The culpability of the West – namely the United States
– for world affairs, such as the Ukrainian conflict or tensions with Iran, is
another idea that is not permissible in leading American media, Chomsky said,
adding that world opinion does not matter when that opinion counters US
strategy.
“The West means the United States and everyone else that goes along,”
he said. “What’s called the international community in the United States is
the United States and anyone who happens to be going along with it. Take, say,
for example, the question of Iran’s right to carry out its current nuclear
policies, whatever they are. The standard line is that the international
community objects to this. Who is the international community? What the United
States determines it to be.”
He added that, “any reader of [George] Orwell would be perfectly familiar
with this. But it continues virtually without comment.”
Chomsky’s remarks came this week just before a congressional hearing that was
officially titled ‘Confronting Russia’s Weaponization of Information.’ Of the
meeting, House Foreign Affairs Committee chair Ed Royce said, “The Russian
media is now dividing societies abroad and, in fact, weaponizing information.”
The social philosopher and MIT professor said, “if there were any
imaginable possibility of honesty,” Rep. Royce could be talking about the
American media. He pointed to a recent New York Times story that discussed
reasons not to trust Iran amid the
tentative agreement between Tehran and Washington, along with other major
global powers, over the former’s nuclear ambitions.
“The most interesting one is the charge that Iran is destabilizing the
Middle East because it’s supporting militias which have killed American soldiers
in Iraq,” Chomsky told RT’s Alexey Yaroshevsky.
“That’s kind of as if, in 1943, the Nazi press had criticized England
because it was destabilizing Europe for supporting partisans who were killing
German soldiers. In other words, the assumption is, when the United States
invades, it kills a couple hundred thousand people, destroys the country,
elicits sectarian conflicts that are now tearing Iraq and the region apart,
that’s stabilization. If someone resists that tact, that’s destabilization.”
Chomsky also related American media propaganda to
recent moves by
US President Barack Obama to reach out to Cuba, which the US has long considered
a state sponsor of terror while instituting a harsh embargo regime. Chomsky said
top American media outlets go to great lengths to pit Cuba -- and not the US --
as the isolated party in the Western Hemisphere.

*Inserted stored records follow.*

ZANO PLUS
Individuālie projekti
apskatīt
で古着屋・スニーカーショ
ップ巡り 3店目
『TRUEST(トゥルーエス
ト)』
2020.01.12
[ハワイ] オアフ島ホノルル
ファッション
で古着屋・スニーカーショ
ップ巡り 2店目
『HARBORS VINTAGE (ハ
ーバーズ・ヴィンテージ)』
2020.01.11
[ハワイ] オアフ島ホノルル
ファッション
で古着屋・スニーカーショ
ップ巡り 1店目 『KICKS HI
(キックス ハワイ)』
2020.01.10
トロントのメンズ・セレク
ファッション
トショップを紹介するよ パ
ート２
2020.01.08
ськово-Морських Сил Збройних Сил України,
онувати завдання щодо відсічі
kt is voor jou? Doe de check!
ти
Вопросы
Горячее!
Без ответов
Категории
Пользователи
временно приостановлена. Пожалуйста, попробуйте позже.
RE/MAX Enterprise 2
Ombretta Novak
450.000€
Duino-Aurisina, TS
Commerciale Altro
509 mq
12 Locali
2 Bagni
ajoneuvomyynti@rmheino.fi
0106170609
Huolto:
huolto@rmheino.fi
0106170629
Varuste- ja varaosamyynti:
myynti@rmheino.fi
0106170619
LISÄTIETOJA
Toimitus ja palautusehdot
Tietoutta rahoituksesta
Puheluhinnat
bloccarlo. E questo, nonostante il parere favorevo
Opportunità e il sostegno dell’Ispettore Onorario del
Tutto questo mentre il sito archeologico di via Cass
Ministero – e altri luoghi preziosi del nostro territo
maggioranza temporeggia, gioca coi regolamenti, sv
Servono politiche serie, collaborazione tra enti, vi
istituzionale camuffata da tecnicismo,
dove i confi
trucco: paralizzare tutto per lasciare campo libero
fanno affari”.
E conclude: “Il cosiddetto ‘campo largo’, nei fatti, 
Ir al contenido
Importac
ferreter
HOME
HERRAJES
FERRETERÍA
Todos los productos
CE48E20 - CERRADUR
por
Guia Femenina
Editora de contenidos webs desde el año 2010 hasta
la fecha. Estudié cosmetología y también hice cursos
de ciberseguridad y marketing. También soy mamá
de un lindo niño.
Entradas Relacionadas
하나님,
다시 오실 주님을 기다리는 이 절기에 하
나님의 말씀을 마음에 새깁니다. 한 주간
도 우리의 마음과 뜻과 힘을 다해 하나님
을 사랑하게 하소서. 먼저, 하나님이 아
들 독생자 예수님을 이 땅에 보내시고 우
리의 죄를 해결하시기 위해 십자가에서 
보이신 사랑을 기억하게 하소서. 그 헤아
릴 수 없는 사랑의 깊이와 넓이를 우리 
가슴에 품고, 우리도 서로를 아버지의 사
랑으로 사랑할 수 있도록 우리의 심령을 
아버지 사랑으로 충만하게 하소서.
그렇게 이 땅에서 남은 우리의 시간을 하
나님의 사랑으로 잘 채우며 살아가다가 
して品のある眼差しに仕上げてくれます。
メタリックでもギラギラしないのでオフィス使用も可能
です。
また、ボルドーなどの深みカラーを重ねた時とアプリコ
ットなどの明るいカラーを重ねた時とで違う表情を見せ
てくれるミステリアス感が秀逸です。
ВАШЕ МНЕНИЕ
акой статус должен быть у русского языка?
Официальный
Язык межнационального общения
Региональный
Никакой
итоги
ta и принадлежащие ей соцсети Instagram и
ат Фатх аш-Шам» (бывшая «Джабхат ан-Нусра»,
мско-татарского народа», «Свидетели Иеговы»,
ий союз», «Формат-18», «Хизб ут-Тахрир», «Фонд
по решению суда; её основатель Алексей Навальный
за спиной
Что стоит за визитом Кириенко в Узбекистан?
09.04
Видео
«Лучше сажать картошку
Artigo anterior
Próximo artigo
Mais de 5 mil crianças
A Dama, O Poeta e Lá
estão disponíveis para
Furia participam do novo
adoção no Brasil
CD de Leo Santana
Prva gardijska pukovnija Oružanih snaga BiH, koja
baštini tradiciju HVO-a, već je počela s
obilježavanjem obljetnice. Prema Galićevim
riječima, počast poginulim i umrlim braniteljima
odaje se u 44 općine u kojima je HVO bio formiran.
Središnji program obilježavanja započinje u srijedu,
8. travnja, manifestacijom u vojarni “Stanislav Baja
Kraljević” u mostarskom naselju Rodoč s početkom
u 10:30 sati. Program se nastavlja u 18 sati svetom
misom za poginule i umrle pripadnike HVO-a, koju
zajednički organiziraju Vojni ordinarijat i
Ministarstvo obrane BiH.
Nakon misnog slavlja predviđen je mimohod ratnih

“The facts are very clear. This is a free and open society, so we have
access to internal documents at an extraordinary level. You can’t claim you
don’t know. It’s not like a totalitarian state where there are no records. We
know what happened. The Kennedy administration launched a very serious terrorist
war against Cuba. It was one of the factors that led to the missile crisis. It
was a war that was planned to lead to an invasion in October 1962, which Cuba
and Russia presumably knew about. It’s now assumed by scholarship that that’s
one of the reasons for the placement of the missiles. That war went on for
years. No mention of it is permissible [in the US]. The only thing you can
mention is that there were some attempts to assassinate [Fidel] Castro. And
those can be written off as ridiculous CIA shenanigans. But the terrorist war
itself was very serious.”
Obama has changed course on Cuban policy not for reasons pursuant to freedom
or democracy, as is peddled in the US media, Chomsky said.
“There is no noble gesture, just Obama’s recognition that the United
States is practically being thrown out of the hemisphere because of its
isolation on this topic,” he added. “But you can’t discuss that [in the
US]. It’s all public information, nothing secret, all available in public
documents, but undiscussable. Like the idea -- and you can’t contemplate the
idea -- that when the US invades another country and the other resists, it’s not
the resistors who are committing the crime, it’s the invaders.”